*EXERCISE GOAL:*
From the line with "root of tail: (708, 443)" to the line with "left shoulder: (83, 142)", retype each line exactly as it stands in the records below, but skip the pictures.

━━━ ENTRIES PROVIDED

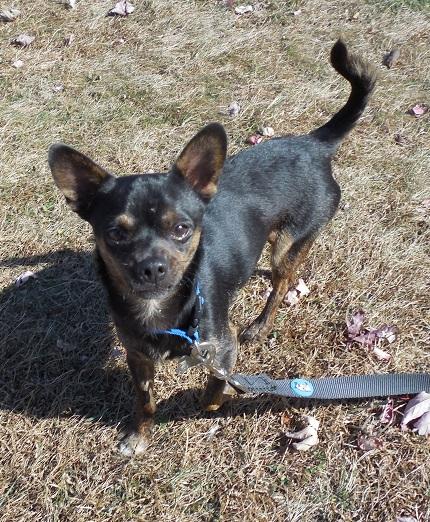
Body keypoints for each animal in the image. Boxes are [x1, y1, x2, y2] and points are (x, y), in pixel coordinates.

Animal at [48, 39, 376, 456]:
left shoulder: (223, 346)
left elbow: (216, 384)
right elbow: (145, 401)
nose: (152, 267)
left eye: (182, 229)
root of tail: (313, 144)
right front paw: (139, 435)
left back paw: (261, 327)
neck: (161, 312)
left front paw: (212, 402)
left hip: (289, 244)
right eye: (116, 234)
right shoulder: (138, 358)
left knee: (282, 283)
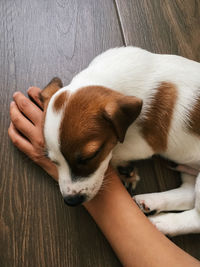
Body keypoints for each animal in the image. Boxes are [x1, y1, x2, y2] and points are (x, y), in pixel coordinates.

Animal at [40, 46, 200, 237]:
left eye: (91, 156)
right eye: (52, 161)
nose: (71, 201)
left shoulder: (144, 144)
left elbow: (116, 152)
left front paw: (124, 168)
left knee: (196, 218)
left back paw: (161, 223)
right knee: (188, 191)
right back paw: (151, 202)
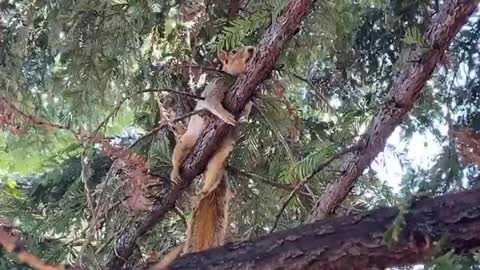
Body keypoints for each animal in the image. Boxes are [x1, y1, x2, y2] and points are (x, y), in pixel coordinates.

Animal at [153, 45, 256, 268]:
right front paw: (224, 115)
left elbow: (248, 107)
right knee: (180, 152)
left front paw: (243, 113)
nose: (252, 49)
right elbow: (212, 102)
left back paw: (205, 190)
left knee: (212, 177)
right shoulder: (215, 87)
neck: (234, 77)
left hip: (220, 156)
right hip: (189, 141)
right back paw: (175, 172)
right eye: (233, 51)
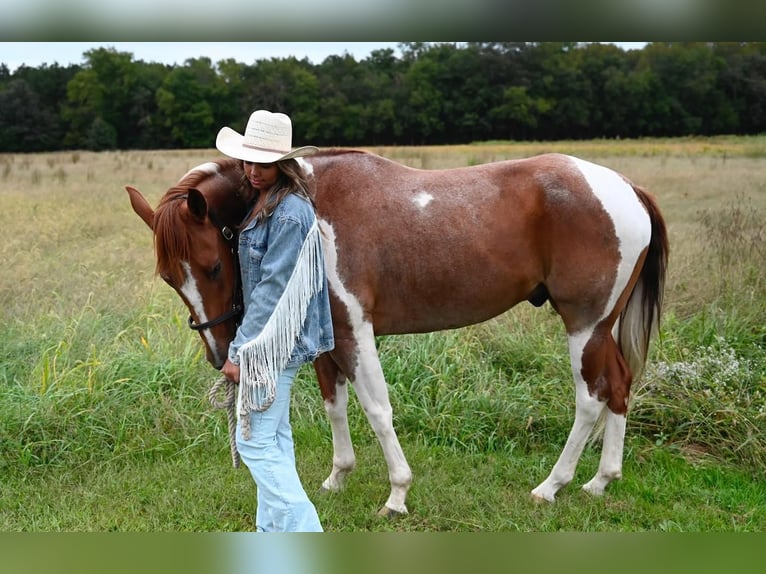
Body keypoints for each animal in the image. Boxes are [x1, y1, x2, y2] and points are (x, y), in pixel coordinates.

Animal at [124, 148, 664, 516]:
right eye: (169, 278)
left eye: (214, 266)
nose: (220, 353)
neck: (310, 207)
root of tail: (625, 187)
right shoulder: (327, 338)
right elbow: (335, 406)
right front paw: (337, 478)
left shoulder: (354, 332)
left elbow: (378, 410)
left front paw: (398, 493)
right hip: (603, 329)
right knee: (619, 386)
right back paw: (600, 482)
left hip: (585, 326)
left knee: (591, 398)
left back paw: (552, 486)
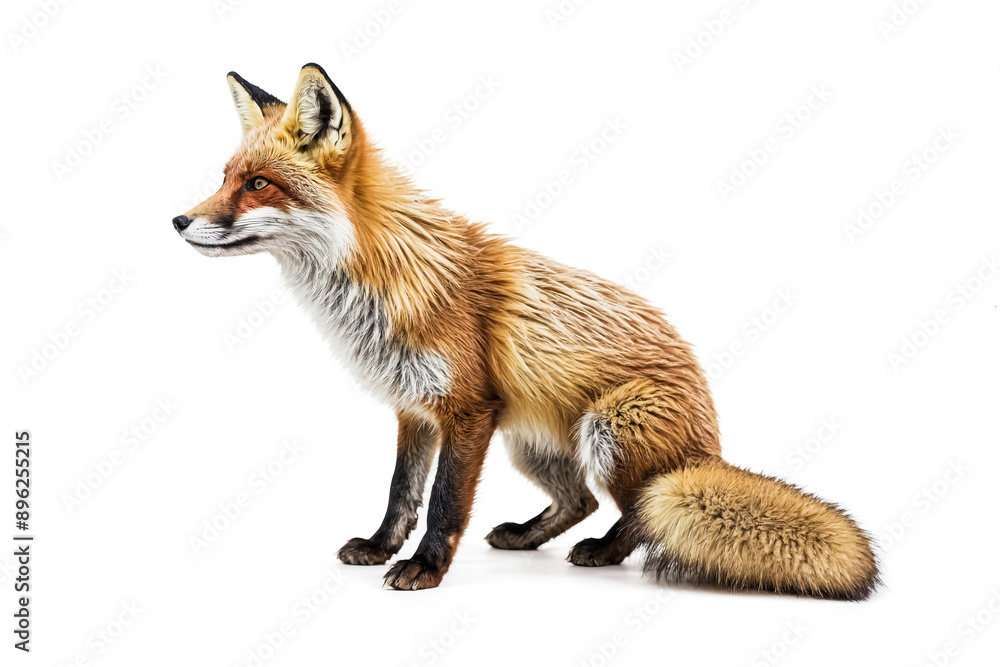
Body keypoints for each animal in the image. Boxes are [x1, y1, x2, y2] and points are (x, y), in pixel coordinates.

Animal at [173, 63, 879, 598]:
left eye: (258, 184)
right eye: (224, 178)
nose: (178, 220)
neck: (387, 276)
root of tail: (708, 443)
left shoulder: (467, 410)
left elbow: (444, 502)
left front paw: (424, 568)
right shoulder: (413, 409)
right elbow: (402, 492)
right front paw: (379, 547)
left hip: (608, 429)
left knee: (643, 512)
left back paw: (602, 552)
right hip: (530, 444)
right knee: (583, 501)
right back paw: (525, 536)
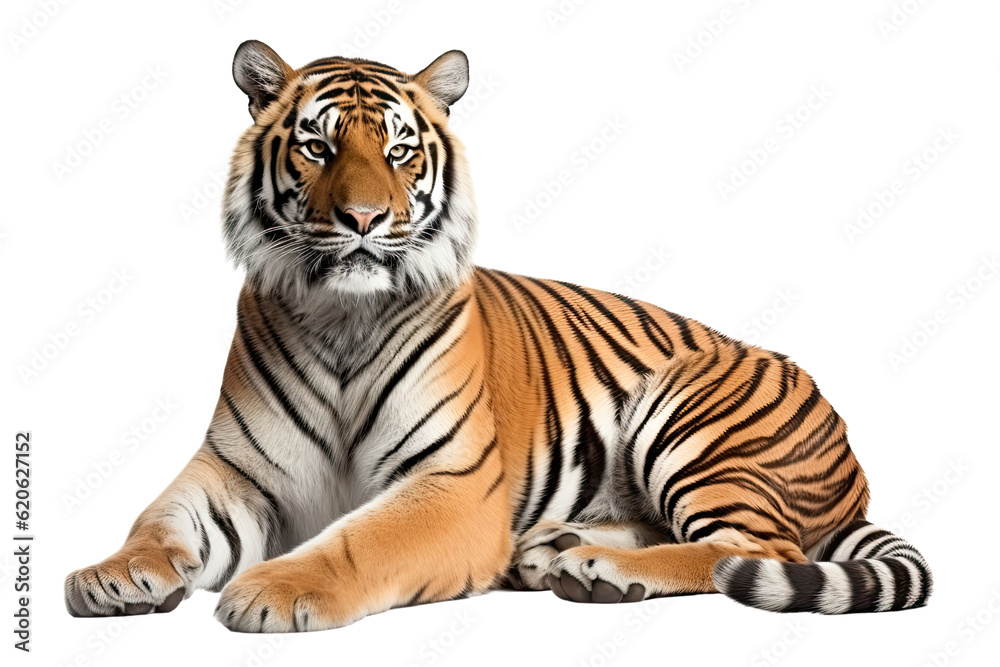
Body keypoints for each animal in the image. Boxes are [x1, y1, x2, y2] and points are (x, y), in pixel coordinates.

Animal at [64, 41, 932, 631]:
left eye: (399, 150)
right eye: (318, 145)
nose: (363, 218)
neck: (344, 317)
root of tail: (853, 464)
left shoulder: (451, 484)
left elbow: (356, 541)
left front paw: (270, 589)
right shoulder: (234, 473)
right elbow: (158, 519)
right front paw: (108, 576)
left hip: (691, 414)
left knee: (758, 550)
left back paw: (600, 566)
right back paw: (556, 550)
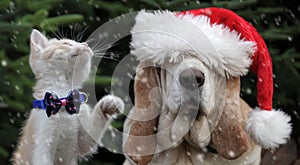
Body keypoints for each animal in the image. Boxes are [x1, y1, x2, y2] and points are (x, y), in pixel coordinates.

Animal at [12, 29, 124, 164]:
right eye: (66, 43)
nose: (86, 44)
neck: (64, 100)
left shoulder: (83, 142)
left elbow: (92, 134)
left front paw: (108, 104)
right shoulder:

━━━━━━
━━━ ENTRIES PROVIDED

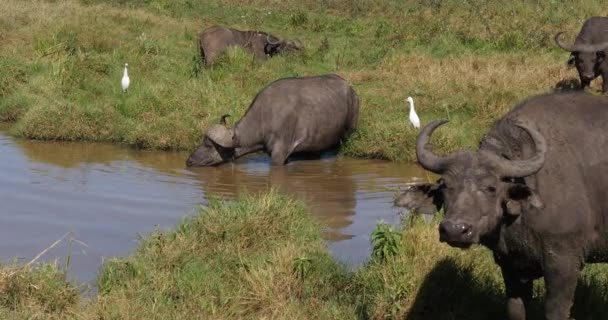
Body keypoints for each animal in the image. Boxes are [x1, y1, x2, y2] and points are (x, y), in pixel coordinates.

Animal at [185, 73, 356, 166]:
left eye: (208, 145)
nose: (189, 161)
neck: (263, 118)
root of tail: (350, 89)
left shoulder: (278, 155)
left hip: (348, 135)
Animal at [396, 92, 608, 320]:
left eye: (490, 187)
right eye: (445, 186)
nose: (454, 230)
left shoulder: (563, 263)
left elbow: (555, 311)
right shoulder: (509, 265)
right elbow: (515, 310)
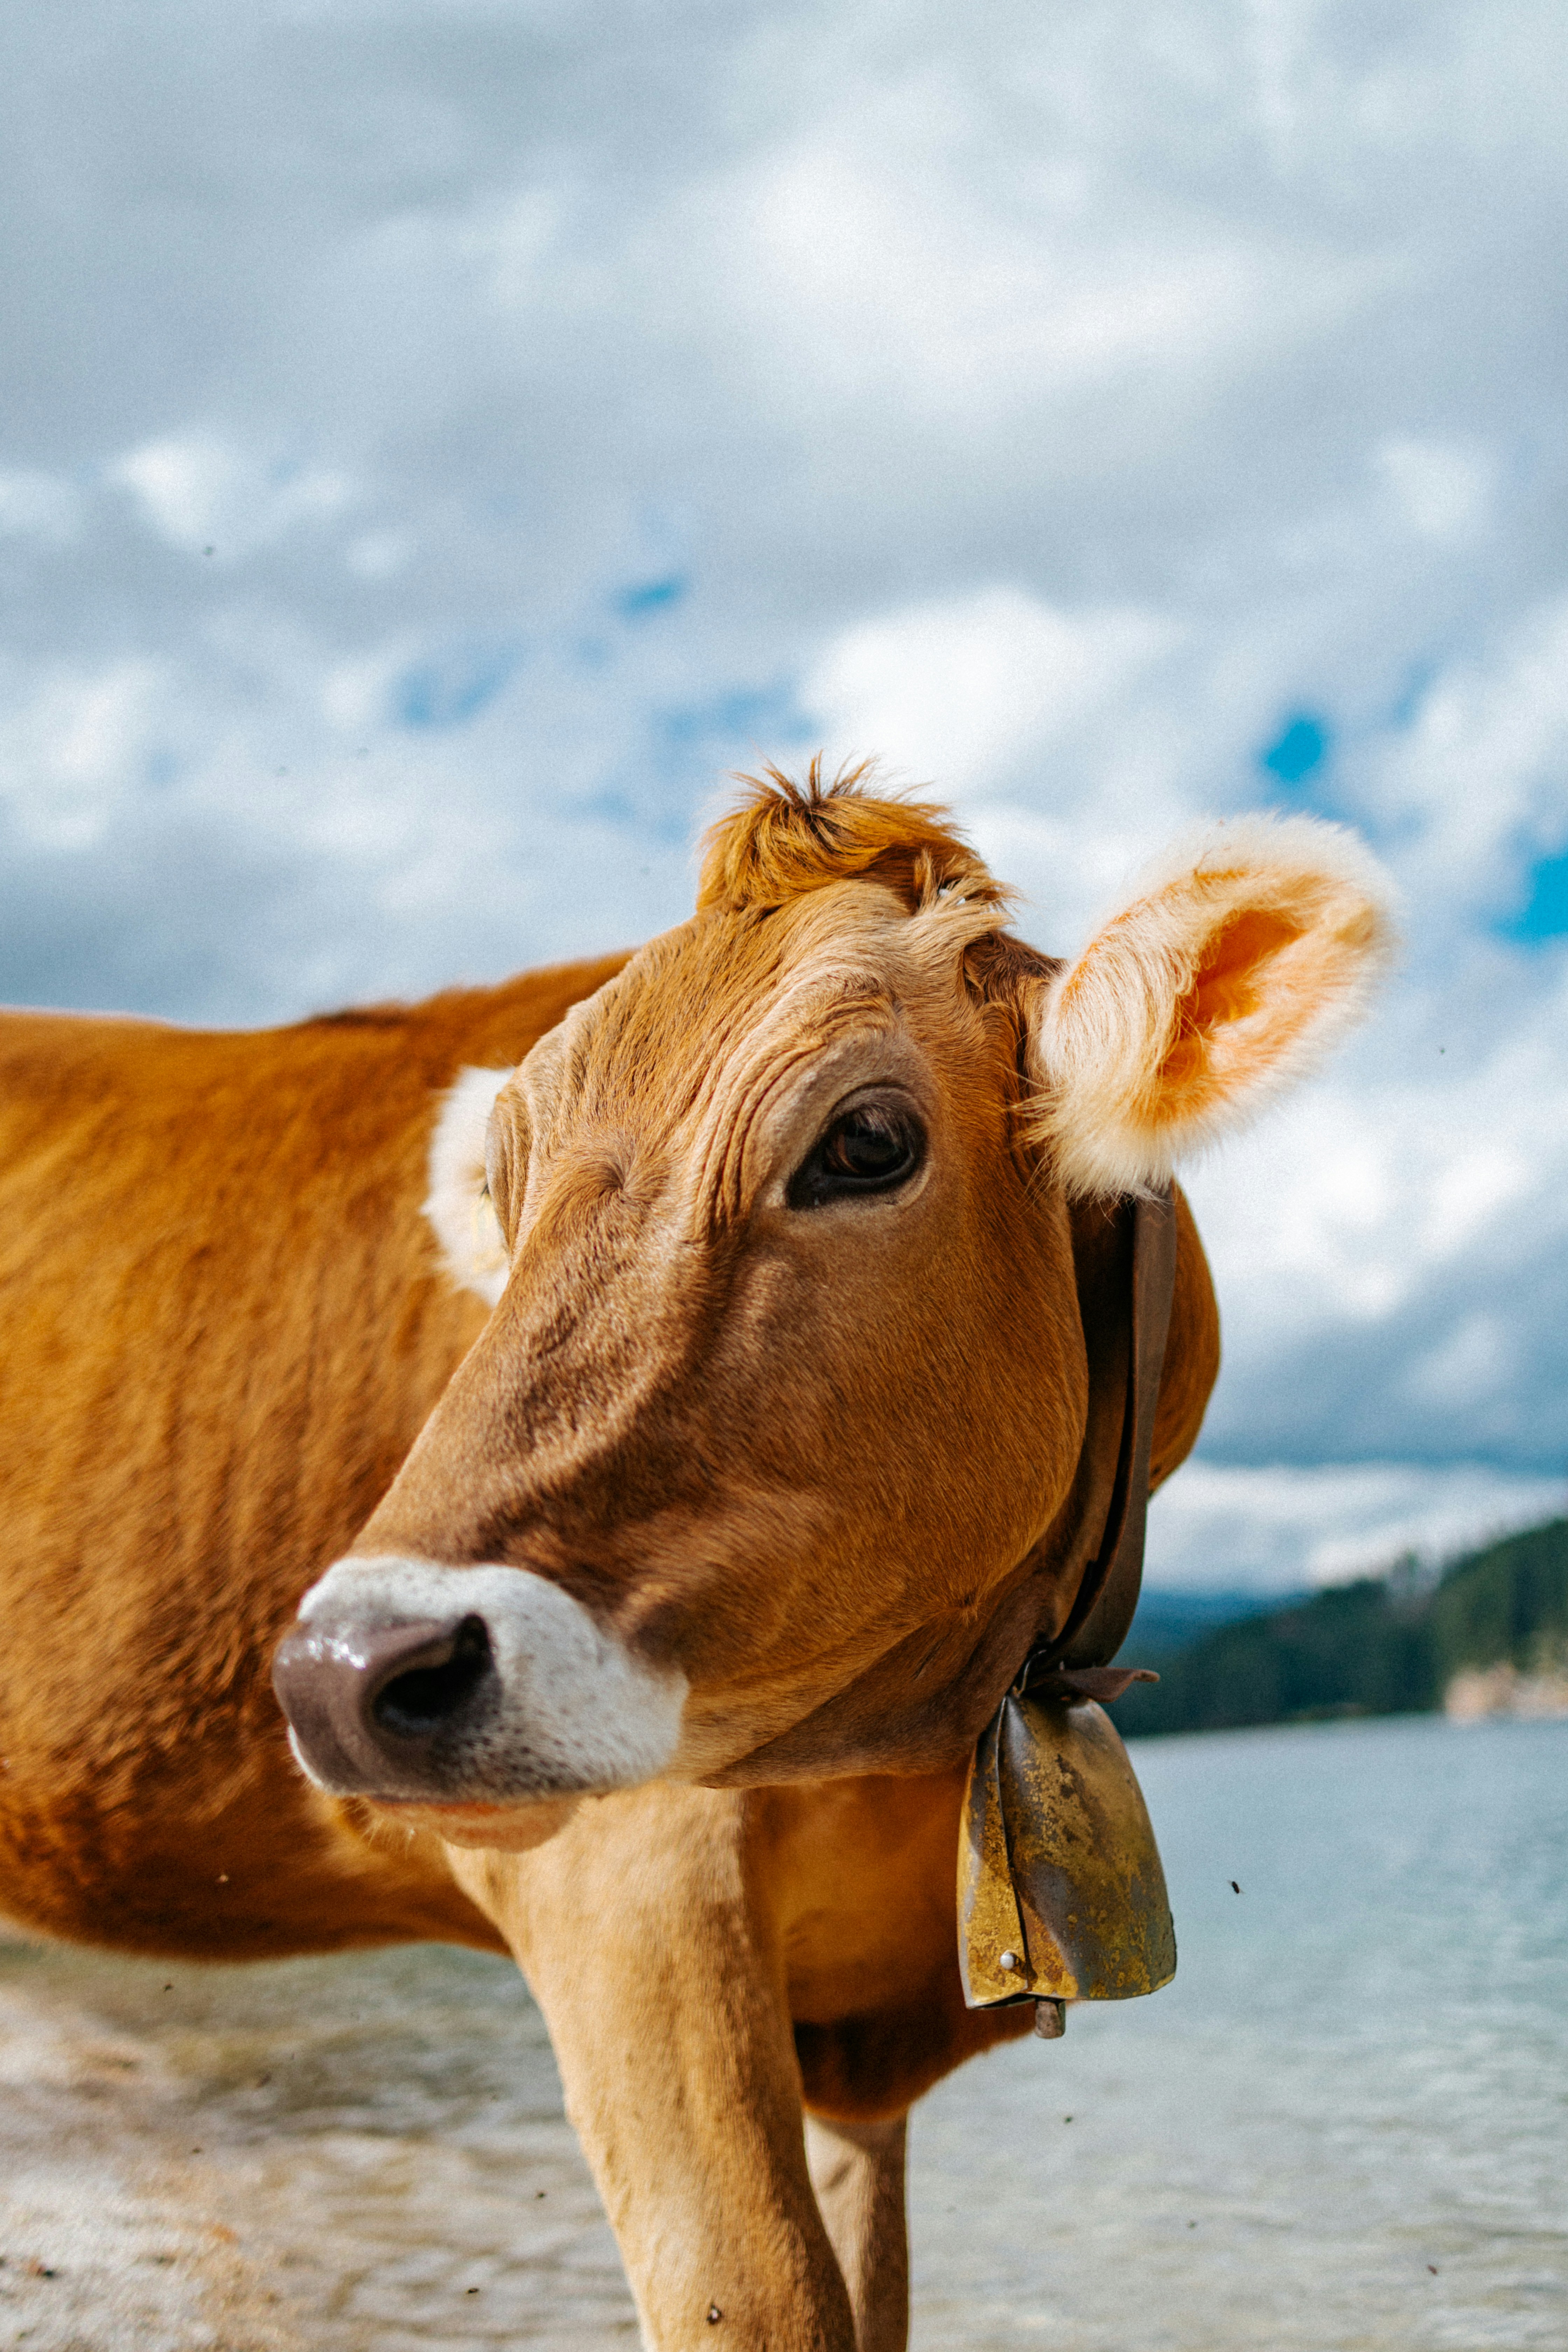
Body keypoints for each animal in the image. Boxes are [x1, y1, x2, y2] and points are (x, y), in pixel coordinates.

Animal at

━━━━━━

*YOUR RESPONSE:*
root of tail: (708, 443)
left shoulder: (467, 410)
left elbow: (444, 502)
left front paw: (424, 568)
right shoulder: (413, 409)
right elbow: (402, 492)
right front paw: (379, 547)
left hip: (608, 429)
left knee: (643, 512)
left back paw: (602, 552)
right hip: (530, 444)
right knee: (583, 501)
right back paw: (525, 536)
Body keypoints for each animal in the image. Boxes are [x1, y1, x2, y2] and points are (x, y), in pixel coordinates.

Animal at [64, 41, 932, 631]:
left eye: (399, 150)
right eye: (318, 145)
nose: (363, 218)
neck: (344, 317)
root of tail: (853, 464)
left shoulder: (451, 484)
left elbow: (356, 541)
left front paw: (270, 589)
right shoulder: (234, 473)
right elbow: (158, 519)
right front paw: (108, 576)
left hip: (691, 414)
left knee: (758, 550)
left back paw: (600, 566)
right back paw: (556, 550)
Body keypoints for each animal in the image. Boxes are [x1, y1, x2, y2] and points are (x, y), in pixel coordinates.

Animal at [12, 29, 124, 164]:
right eye: (66, 43)
nose: (86, 44)
neck: (64, 100)
left shoulder: (83, 142)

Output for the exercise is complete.